Bob Butler, a multimedia reporter at KCBS radio in San Francisco and two-term vice president/broadcast of the National Association of Black Journalists, was elected president of the organization Friday as members learned that NABJ ran a deficit in 2012 and that its finance committee projected one for 2013 as well.
Butler, 60, defeated Sarah J. Glover, social media editor at WCAU-TV, the NBC-owned and operated station in Philadelphia, 251 to 229.
In other races, incumbent Errin Haines Whack, a reporter for the Washington Post and vice president/print, defeated Denise Clay, writer/proofreader and copy editor at the Philadelphia Sunday Sun.
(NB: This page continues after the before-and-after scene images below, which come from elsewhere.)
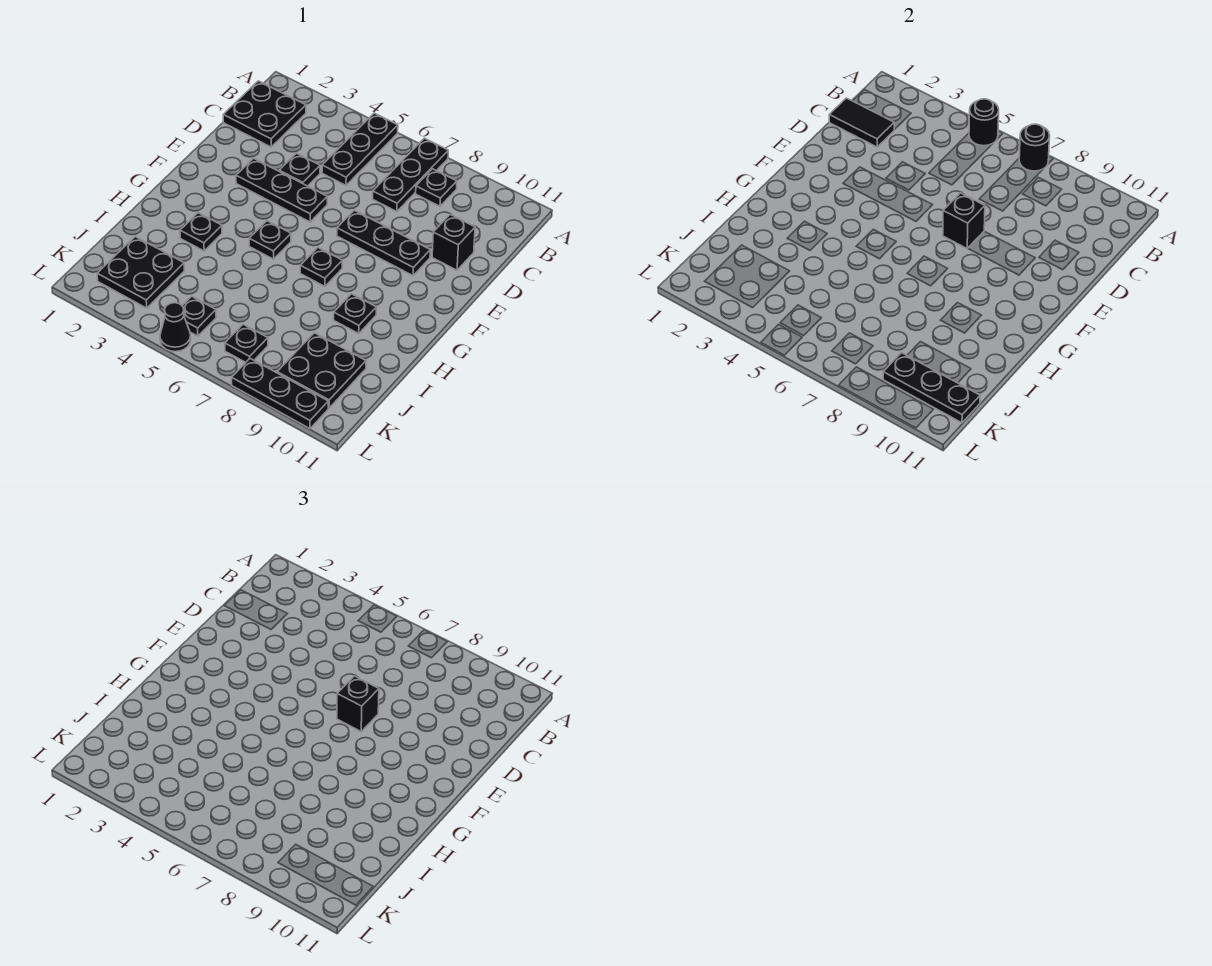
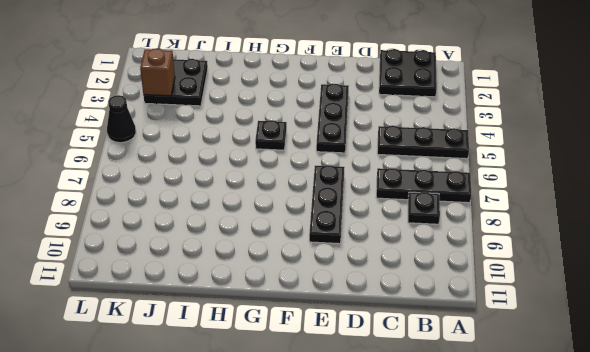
brown brick K3 level 2 -> none
none -> black plate D4 level 1
none -> black brick D10 level 1
none -> black plate G7 level 1

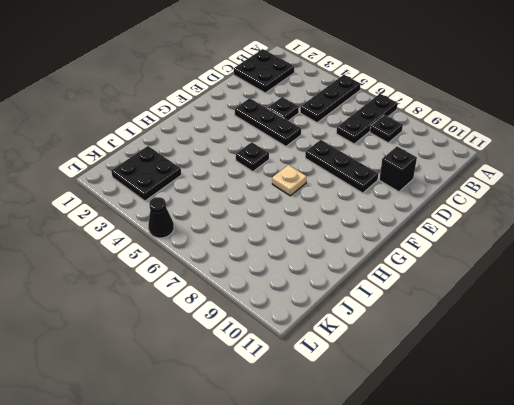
tan plate G7 level 1 -> black plate G7 level 1
none -> black plate H3 level 1
none -> black plate H9 level 1
none -> black plate J9:K10 level 1

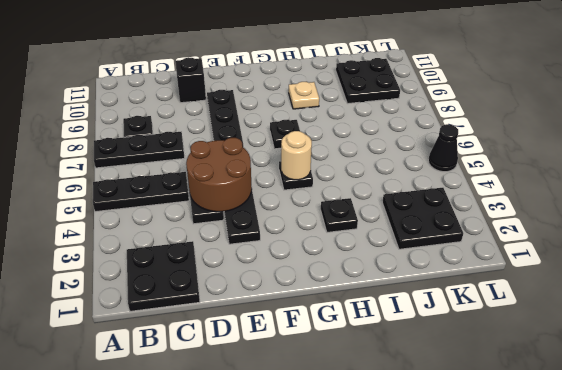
brown round brick D4:E5 level 2 -> none
tan round brick G5 level 2 -> none
tan plate H9 level 1 -> black plate H9 level 1
none -> black plate K5 level 1
none -> black plate K7 level 1
none -> black plate L8:L10 level 1

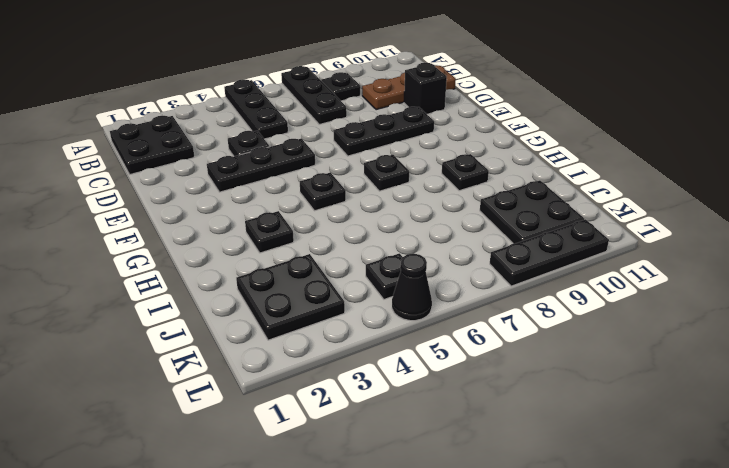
brown plate C9:C11 level 1 -> none
none -> black plate K7 level 1
none -> black round brick A5 level 2
none -> black round brick A7 level 2

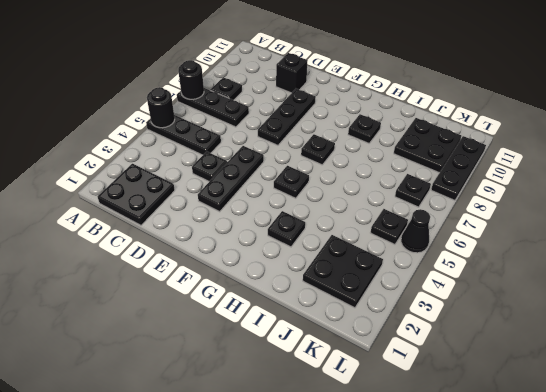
none -> black tile C1:C2 level 2
none -> black brick E7 level 2
none -> black plate K9:K11 level 2

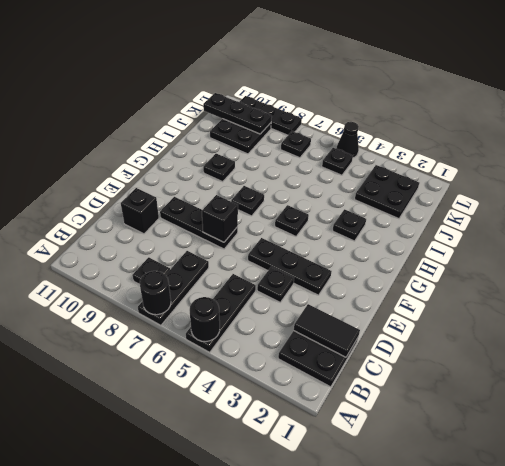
none -> black brick E7 level 3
She won 286 votes to Clay’s 165.
For vice president/broadcast, Dedrick Russell, a reporter at WBTV-TV, Charlotte, N.C., and a current regional representative, defeated Lisa D. Cox, producer at KTLA-TV in Los Angeles and current NABJ secretary, 255 to 208.
For secretary, Corey Dade, contributing editor at the Root and a current regional representative, defeated Michael Feeney, a reporter for the Daily News in New York and president of the New York Association of Black Journalists, 233 to 222.
For parliamentarian, incumbent Cindy George, reporter and Houston Advocate blogger at the Houston Chronicle, defeated Caleb Wilkerson, supervising producer and director at Discovery Communications and former board member, 272 to 171.
Treasurer Keith Reed, senior editor at ESPN The Magazine, was unopposed and garnered 393 votes.
Overall, about 493 of NABJ’s 1,316 full members voted, Elections Committee Co-Chair Mike Woolfolk said, about 37.5 percent of those eligible. When those in other categories are counted, NABJ membership stood at 2,986 in July, down from a high of 4,119 in June 2008 but greater than a recent low of 2,578 in September 2010, Executive Director Maurice Foster said.
As vice president/broadcast, Butler conducted diversity surveys of station management for NABJ and advocated among station managers around the country for hiring black journalists. He also represents broadcasters in San Francisco on the national board of the Screen Actors Guild-American Federation of Television and Radio Artists, and is a member of its diversity committee.